## EXERCISE INSTRUCTIONS
Copy every line of the material below word for word and keep the lines in their original order.

## Start SUPPLIED MATERIAL

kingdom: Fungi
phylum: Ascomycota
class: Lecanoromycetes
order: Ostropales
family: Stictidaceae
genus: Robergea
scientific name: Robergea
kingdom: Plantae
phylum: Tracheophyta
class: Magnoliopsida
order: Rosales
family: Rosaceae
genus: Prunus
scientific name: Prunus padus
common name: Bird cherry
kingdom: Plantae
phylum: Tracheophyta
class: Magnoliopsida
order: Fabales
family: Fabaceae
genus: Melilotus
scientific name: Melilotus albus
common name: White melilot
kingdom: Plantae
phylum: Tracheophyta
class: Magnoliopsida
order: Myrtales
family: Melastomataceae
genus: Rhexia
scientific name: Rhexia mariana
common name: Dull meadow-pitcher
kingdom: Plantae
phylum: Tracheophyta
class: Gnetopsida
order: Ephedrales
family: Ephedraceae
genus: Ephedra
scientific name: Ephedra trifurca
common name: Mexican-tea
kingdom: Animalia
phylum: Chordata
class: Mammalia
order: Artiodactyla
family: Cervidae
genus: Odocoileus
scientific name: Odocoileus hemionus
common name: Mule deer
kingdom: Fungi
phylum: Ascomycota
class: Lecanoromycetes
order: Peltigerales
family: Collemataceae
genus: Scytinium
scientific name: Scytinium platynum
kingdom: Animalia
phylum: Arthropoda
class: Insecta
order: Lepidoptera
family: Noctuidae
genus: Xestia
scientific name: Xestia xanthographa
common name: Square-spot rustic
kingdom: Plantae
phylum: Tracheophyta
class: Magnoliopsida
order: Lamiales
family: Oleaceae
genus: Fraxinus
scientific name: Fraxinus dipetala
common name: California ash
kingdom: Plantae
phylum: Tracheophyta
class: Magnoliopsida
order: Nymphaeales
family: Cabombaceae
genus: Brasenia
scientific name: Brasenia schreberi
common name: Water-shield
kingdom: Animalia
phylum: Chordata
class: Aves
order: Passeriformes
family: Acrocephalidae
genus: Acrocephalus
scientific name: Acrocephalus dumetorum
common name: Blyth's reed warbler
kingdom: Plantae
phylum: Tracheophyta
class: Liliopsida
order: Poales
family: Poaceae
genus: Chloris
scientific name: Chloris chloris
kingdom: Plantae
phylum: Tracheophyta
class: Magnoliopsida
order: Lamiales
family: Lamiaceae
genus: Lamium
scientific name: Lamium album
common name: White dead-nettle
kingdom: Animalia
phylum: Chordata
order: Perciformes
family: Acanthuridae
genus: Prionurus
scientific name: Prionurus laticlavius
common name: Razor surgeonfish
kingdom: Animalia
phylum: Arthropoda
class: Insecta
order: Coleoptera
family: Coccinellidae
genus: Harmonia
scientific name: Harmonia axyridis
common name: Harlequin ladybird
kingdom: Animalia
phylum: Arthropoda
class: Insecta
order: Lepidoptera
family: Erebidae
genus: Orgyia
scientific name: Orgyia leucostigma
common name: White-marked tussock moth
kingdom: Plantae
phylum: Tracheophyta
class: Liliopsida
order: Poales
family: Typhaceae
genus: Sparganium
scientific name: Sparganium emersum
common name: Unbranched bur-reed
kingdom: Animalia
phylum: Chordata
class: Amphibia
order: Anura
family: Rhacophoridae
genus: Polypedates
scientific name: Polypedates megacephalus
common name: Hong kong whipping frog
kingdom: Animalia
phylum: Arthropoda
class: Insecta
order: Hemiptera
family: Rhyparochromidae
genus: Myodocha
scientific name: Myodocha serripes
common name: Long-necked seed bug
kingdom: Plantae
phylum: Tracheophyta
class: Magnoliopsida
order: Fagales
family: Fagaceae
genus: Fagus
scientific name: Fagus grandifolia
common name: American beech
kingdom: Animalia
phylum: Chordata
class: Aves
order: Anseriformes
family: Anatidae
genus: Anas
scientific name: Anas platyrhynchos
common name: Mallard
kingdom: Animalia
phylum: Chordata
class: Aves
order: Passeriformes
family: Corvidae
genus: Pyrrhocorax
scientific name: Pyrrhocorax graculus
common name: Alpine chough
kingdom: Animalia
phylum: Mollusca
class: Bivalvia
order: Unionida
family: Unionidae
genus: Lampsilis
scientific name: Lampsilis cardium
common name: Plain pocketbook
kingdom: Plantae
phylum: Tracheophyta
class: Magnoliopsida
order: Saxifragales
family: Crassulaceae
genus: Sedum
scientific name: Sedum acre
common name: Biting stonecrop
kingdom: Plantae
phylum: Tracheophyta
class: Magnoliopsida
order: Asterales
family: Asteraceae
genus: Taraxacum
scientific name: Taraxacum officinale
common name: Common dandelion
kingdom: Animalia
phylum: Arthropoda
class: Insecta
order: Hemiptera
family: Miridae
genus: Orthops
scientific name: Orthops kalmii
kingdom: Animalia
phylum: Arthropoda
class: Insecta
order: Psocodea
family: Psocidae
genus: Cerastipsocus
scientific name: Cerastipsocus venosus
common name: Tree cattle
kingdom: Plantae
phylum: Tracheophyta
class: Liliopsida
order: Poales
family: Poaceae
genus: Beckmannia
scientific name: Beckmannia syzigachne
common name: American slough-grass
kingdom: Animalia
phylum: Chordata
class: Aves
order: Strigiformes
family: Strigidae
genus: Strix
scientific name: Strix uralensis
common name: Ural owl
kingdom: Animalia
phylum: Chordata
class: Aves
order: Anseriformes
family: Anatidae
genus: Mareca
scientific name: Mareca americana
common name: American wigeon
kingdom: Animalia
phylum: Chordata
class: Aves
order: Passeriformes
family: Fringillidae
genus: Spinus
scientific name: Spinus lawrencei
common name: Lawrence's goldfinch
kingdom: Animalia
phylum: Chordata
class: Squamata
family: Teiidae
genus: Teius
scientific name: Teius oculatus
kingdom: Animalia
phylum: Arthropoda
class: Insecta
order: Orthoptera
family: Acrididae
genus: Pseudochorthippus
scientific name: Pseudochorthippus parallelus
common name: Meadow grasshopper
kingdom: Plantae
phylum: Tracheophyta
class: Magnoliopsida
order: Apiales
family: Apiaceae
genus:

## End SUPPLIED MATERIAL

## THE RESPONSE
kingdom: Fungi
phylum: Ascomycota
class: Lecanoromycetes
order: Ostropales
family: Stictidaceae
genus: Robergea
scientific name: Robergea
kingdom: Plantae
phylum: Tracheophyta
class: Magnoliopsida
order: Rosales
family: Rosaceae
genus: Prunus
scientific name: Prunus padus
common name: Bird cherry
kingdom: Plantae
phylum: Tracheophyta
class: Magnoliopsida
order: Fabales
family: Fabaceae
genus: Melilotus
scientific name: Melilotus albus
common name: White melilot
kingdom: Plantae
phylum: Tracheophyta
class: Magnoliopsida
order: Myrtales
family: Melastomataceae
genus: Rhexia
scientific name: Rhexia mariana
common name: Dull meadow-pitcher
kingdom: Plantae
phylum: Tracheophyta
class: Gnetopsida
order: Ephedrales
family: Ephedraceae
genus: Ephedra
scientific name: Ephedra trifurca
common name: Mexican-tea
kingdom: Animalia
phylum: Chordata
class: Mammalia
order: Artiodactyla
family: Cervidae
genus: Odocoileus
scientific name: Odocoileus hemionus
common name: Mule deer
kingdom: Fungi
phylum: Ascomycota
class: Lecanoromycetes
order: Peltigerales
family: Collemataceae
genus: Scytinium
scientific name: Scytinium platynum
kingdom: Animalia
phylum: Arthropoda
class: Insecta
order: Lepidoptera
family: Noctuidae
genus: Xestia
scientific name: Xestia xanthographa
common name: Square-spot rustic
kingdom: Plantae
phylum: Tracheophyta
class: Magnoliopsida
order: Lamiales
family: Oleaceae
genus: Fraxinus
scientific name: Fraxinus dipetala
common name: California ash
kingdom: Plantae
phylum: Tracheophyta
class: Magnoliopsida
order: Nymphaeales
family: Cabombaceae
genus: Brasenia
scientific name: Brasenia schreberi
common name: Water-shield
kingdom: Animalia
phylum: Chordata
class: Aves
order: Passeriformes
family: Acrocephalidae
genus: Acrocephalus
scientific name: Acrocephalus dumetorum
common name: Blyth's reed warbler
kingdom: Plantae
phylum: Tracheophyta
class: Liliopsida
order: Poales
family: Poaceae
genus: Chloris
scientific name: Chloris chloris
kingdom: Plantae
phylum: Tracheophyta
class: Magnoliopsida
order: Lamiales
family: Lamiaceae
genus: Lamium
scientific name: Lamium album
common name: White dead-nettle
kingdom: Animalia
phylum: Chordata
order: Perciformes
family: Acanthuridae
genus: Prionurus
scientific name: Prionurus laticlavius
common name: Razor surgeonfish
kingdom: Animalia
phylum: Arthropoda
class: Insecta
order: Coleoptera
family: Coccinellidae
genus: Harmonia
scientific name: Harmonia axyridis
common name: Harlequin ladybird
kingdom: Animalia
phylum: Arthropoda
class: Insecta
order: Lepidoptera
family: Erebidae
genus: Orgyia
scientific name: Orgyia leucostigma
common name: White-marked tussock moth
kingdom: Plantae
phylum: Tracheophyta
class: Liliopsida
order: Poales
family: Typhaceae
genus: Sparganium
scientific name: Sparganium emersum
common name: Unbranched bur-reed
kingdom: Animalia
phylum: Chordata
class: Amphibia
order: Anura
family: Rhacophoridae
genus: Polypedates
scientific name: Polypedates megacephalus
common name: Hong kong whipping frog
kingdom: Animalia
phylum: Arthropoda
class: Insecta
order: Hemiptera
family: Rhyparochromidae
genus: Myodocha
scientific name: Myodocha serripes
common name: Long-necked seed bug
kingdom: Plantae
phylum: Tracheophyta
class: Magnoliopsida
order: Fagales
family: Fagaceae
genus: Fagus
scientific name: Fagus grandifolia
common name: American beech
kingdom: Animalia
phylum: Chordata
class: Aves
order: Anseriformes
family: Anatidae
genus: Anas
scientific name: Anas platyrhynchos
common name: Mallard
kingdom: Animalia
phylum: Chordata
class: Aves
order: Passeriformes
family: Corvidae
genus: Pyrrhocorax
scientific name: Pyrrhocorax graculus
common name: Alpine chough
kingdom: Animalia
phylum: Mollusca
class: Bivalvia
order: Unionida
family: Unionidae
genus: Lampsilis
scientific name: Lampsilis cardium
common name: Plain pocketbook
kingdom: Plantae
phylum: Tracheophyta
class: Magnoliopsida
order: Saxifragales
family: Crassulaceae
genus: Sedum
scientific name: Sedum acre
common name: Biting stonecrop
kingdom: Plantae
phylum: Tracheophyta
class: Magnoliopsida
order: Asterales
family: Asteraceae
genus: Taraxacum
scientific name: Taraxacum officinale
common name: Common dandelion
kingdom: Animalia
phylum: Arthropoda
class: Insecta
order: Hemiptera
family: Miridae
genus: Orthops
scientific name: Orthops kalmii
kingdom: Animalia
phylum: Arthropoda
class: Insecta
order: Psocodea
family: Psocidae
genus: Cerastipsocus
scientific name: Cerastipsocus venosus
common name: Tree cattle
kingdom: Plantae
phylum: Tracheophyta
class: Liliopsida
order: Poales
family: Poaceae
genus: Beckmannia
scientific name: Beckmannia syzigachne
common name: American slough-grass
kingdom: Animalia
phylum: Chordata
class: Aves
order: Strigiformes
family: Strigidae
genus: Strix
scientific name: Strix uralensis
common name: Ural owl
kingdom: Animalia
phylum: Chordata
class: Aves
order: Anseriformes
family: Anatidae
genus: Mareca
scientific name: Mareca americana
common name: American wigeon
kingdom: Animalia
phylum: Chordata
class: Aves
order: Passeriformes
family: Fringillidae
genus: Spinus
scientific name: Spinus lawrencei
common name: Lawrence's goldfinch
kingdom: Animalia
phylum: Chordata
class: Squamata
family: Teiidae
genus: Teius
scientific name: Teius oculatus
kingdom: Animalia
phylum: Arthropoda
class: Insecta
order: Orthoptera
family: Acrididae
genus: Pseudochorthippus
scientific name: Pseudochorthippus parallelus
common name: Meadow grasshopper
kingdom: Plantae
phylum: Tracheophyta
class: Magnoliopsida
order: Apiales
family: Apiaceae
genus:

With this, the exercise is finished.